--- TEXTE À LIRE ---
......

L'esprit du jeu

En 1961, Piero Manzoni réalise une œuvre qui ouvre radicalement l’échelle de ce que l’on considère comme œuvre d’art. Sur un parallélépipède en acier brut d'environ 1 m de côté est écrit SOCLE DU MONDE en relief. Cette « sculpture » qui peut sembler minimaliste doit être disposée en extérieur, renversée, avec ses lettres tête en bas. Pour lire « socle... », on se tord un peu le cou et on réalise alors que l'on est sous la boule appelée « le Monde »… La Terre serait donc un artefact ? Où s’arrête l'ironie ? Manzoni n'a pas pu croiser Bruno Latour mais il avait intuitivement imaginé ce que le philosophe répète désormais à l'envi. L'attention qu'il convient de porter à la Terre n'est pas liée à une inquiétude récente. L'humanité « sait » depuis au moins deux siècles sans n’en tirer aucune leçon politique, que la Terre est une pièce unique, un objet fragile sur lequel nous sommes en équilibre. « Atterrir » prend donc inéluctablement la signification d'une conscience critique et vitale. Mais comment atterrir avec la tête en bas ? Voilà une question que pose sans relâche le travail à ciel ouvert de François Klein. « Tout bascule [...], non seulement les frontières géopolitiques, mais celle de la perspective. Cul par-dessus tête ! La déconstruction est celle des apparences et des apparitions de l'art, ou encore celle de la soudaine transparence du paysage »[1].

......

--- LIGNES D'ENREGISTREMENTS ---
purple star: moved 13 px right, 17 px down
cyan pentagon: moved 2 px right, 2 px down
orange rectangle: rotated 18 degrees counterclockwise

......

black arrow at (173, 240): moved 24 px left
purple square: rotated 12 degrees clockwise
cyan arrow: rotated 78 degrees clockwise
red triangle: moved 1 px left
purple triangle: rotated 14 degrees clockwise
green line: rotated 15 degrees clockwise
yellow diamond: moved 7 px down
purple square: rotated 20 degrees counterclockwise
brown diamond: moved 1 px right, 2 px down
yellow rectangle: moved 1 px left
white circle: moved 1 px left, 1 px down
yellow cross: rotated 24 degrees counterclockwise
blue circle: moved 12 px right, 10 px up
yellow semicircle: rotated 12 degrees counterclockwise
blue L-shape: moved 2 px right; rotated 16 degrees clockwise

......

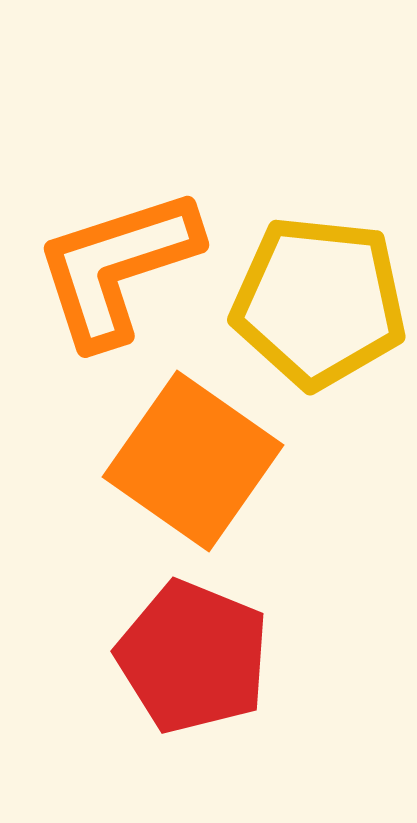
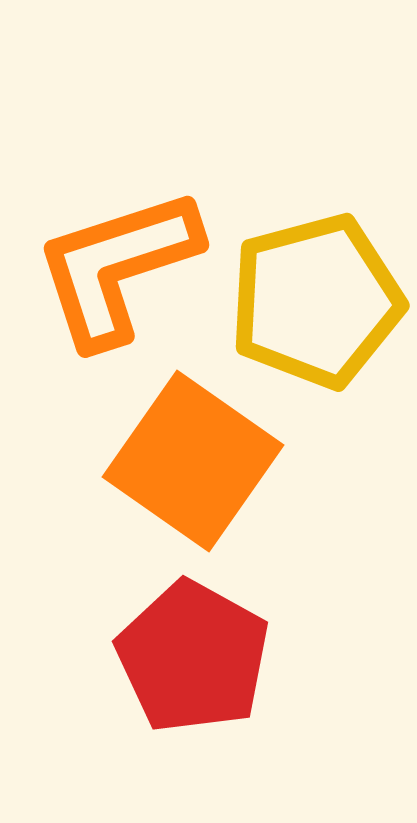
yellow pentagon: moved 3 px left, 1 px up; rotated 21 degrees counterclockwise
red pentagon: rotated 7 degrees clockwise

......

--- TRAVAIL À FAIRE ---
1: Résumez en deux phrases le texte sur le Socle du monde de Piero Manzoni.
2: Dans les enregistrements, reprenez la partie qui s'ouvre sur la ligne contenant « black arrow at (173, 240): moved 24 px left » et se ferme sur celle contenant « blue L-shape: moved », en substituant « magenta square » à « purple square » sans rien modifier d'autre.
Le texte et les enregistrements n'ont aucun rapport entre eux.

--- RÉPONSES ATTENDUES ---
1: En 1961, Piero Manzoni réalise un parallélépipède en acier brut portant en relief les mots SOCLE DU MONDE, à placer dehors et renversé, si bien qu'en lisant l'inscription on réalise qu'on se trouve sous la boule appelée « le Monde ». L'humanité sait depuis au moins deux siècles, sans en tirer de leçon politique, que la Terre est un objet unique et fragile, et le travail à ciel ouvert de François Klein pose sans relâche la question de savoir comment atterrir avec la tête en bas.

2:
black arrow at (173, 240): moved 24 px left
magenta square: rotated 12 degrees clockwise
cyan arrow: rotated 78 degrees clockwise
red triangle: moved 1 px left
purple triangle: rotated 14 degrees clockwise
green line: rotated 15 degrees clockwise
yellow diamond: moved 7 px down
magenta square: rotated 20 degrees counterclockwise
brown diamond: moved 1 px right, 2 px down
yellow rectangle: moved 1 px left
white circle: moved 1 px left, 1 px down
yellow cross: rotated 24 degrees counterclockwise
blue circle: moved 12 px right, 10 px up
yellow semicircle: rotated 12 degrees counterclockwise
blue L-shape: moved 2 px right; rotated 16 degrees clockwise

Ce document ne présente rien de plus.